Whether you rely on solar heat gain in the winter or reduce it during the summer, you’ll use your HVAC unit less often during those periods. You may not have to replace your HVAC filters as frequently because it’s pulling less air through them. It might save some extra money that you can reinvest elsewhere.
How to Reduce Your Building’s Internal Temperature
If you want to reduce the amount of solar heat gain in your house or business, use these tips to start the process. You’ll make your interior spaces more comfortable and reduce your property’s carbon footprint. Your efforts will even save money on your electric bill.
1. Hang Internal and External Window Treatments
Window treatments are essential in every living space because they soften each room’s interior design. If the treatments are external shades, they also improve the home’s curb appeal. Consider adding both of these to your house to use your solar heat gain to your advantage.

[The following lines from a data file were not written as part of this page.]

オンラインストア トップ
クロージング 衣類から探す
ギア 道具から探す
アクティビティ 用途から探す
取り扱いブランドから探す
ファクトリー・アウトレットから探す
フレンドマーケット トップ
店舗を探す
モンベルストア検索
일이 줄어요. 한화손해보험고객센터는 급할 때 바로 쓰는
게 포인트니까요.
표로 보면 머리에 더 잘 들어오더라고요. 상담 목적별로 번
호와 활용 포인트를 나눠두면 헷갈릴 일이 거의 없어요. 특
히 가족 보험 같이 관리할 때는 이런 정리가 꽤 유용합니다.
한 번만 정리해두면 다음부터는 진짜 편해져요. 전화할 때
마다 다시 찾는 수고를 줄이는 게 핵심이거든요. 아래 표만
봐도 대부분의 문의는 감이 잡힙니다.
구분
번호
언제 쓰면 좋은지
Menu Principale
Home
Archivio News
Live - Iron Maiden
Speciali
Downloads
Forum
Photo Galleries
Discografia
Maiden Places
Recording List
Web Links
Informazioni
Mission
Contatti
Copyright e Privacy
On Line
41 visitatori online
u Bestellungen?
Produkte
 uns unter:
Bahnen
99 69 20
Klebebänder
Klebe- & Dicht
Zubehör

You could block sunshine from the highest SHGC-rated windows while the sun’s at its highest. In winter, open those window treatments to warm your living space naturally. They’re simple tools that make a significant difference in controlling the internal temperature of your household.

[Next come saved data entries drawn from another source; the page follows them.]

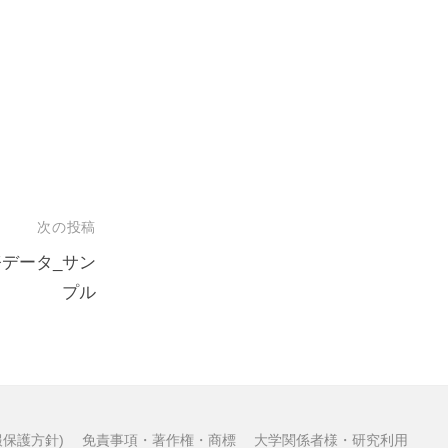
次の投稿
務データ_サン
プル
保護方針)
免責事項・著作権・商標
大学関係者様・研究利用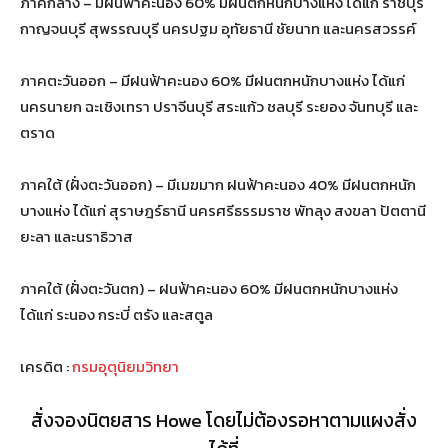
ภาคกลาง – มีฝนฟ้าคะนอง 60% มีฝนตกหนักบางแห่ง ได้แก่ ราชบุรี
กาญจนบุรี สุพรรณบุรี นครปฐม อุทัยธานี ชัยนาท และนครสวรรค์
ภาคตะวันออก – มีฝนฟ้าคะนอง 60% มีฝนตกหนักบางแห่ง ได้แก่
นครนายก ฉะเชิงเทรา ปราจีนบุรี สระแก้ว ชลบุรี ระยอง จันทบุรี และ
ตราด
ภาคใต้ (ฝั่งตะวันออก) – มีเมฆมาก ฝนฟ้าคะนอง 40% มีฝนตกหนัก
บางแห่ง ได้แก่ สุราษฎร์ธานี นครศรีธรรมราช พัทลุง สงขลา ปัตตานี
ยะลา และนราธิวาส
ภาคใต้ (ฝั่งตะวันตก) – ฝนฟ้าคะนอง 60% มีฝนตกหนักบางแห่ง
ได้แก่ ระนอง กระบี่ ตรัง และสตูล
เครดิต :
กรมอุตุนิยมวิทยา
สั่งจองนิตยสาร Howe โดยไม่ต้องรอหาตามแผงสั่ง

2. Add Low-Emissivity Window Coatings
Low-emissivity coatings are glazing applications that block solar heat from passing through windows. They may reduce your energy loss by 30%-50%, depending on how much your HVAC works to battle solar heat gain.
You might picture these coatings as thick plastic sheets covering your windows, but they’re microscopic. The coating or film is so thin that you can barely see it after application. If you have energy-efficient windows, there’s a good chance they already have this tool to reduce their SHGC.

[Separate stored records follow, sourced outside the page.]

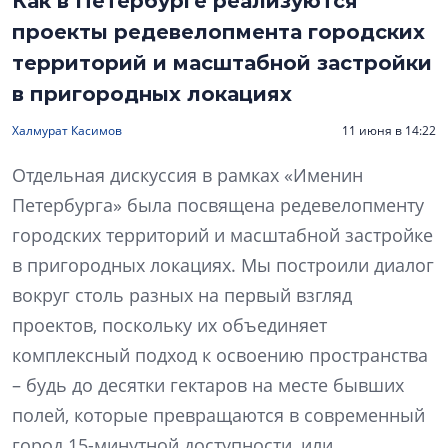
Как в Петербурге реализуются
проекты редевелопмента городских
территорий и масштабной застройки
в пригородных локациях
Халмурат Касимов
11 июня в 14:22
Отдельная дискуссия в рамках «Именин
Петербурга» была посвящена редевелопменту
городских территорий и масштабной застройке
в пригородных локациях. Мы построили диалог
вокруг столь разных на первый взгляд
проектов, поскольку их объединяет
комплексный подход к освоению пространства
– будь до десятки гектаров на месте бывших
полей, которые превращаются в современный
город 15-минутной доступности, или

Check the manufacturer’s product description for your window model to ensure you already have it. If not, you can order a roll of this film and cut it to each pane’s size before sticking it in place.
3. Replace Your Windows
You can always replace your windows if contractors installed them many years ago. However, because they weren’t an industry standard back then, they might not have any modifications to reduce your building’s SHGC.
Replacing your windows with energy-reducing panes will significantly affect your property’s carbon footprint. It could be worth the average $250-$600 cost for each new window.
Note the panes in each model before purchasing new windows. Researchers found that solar heat gain fell by 55% in windows with double-pane tinted glass. Compared to single-pane windows with no tint, double-panes were more energy effective. Talk with a window installation specialist to discuss the most sustainable models available and how to make them fit your existing wall cutouts.
Optimize Your Home’s Temperature Regulation Abilities
The amount of solar heat gain in your home or business doesn’t have to influence its energy consumption forever. Use these ideas to reduce the SHGC and effectively manage your indoor temperature. Each room will have similar temperatures and you’ll reduce how much your HVAC unit runs. Your efforts will turn your property into a greener, more comfortable space.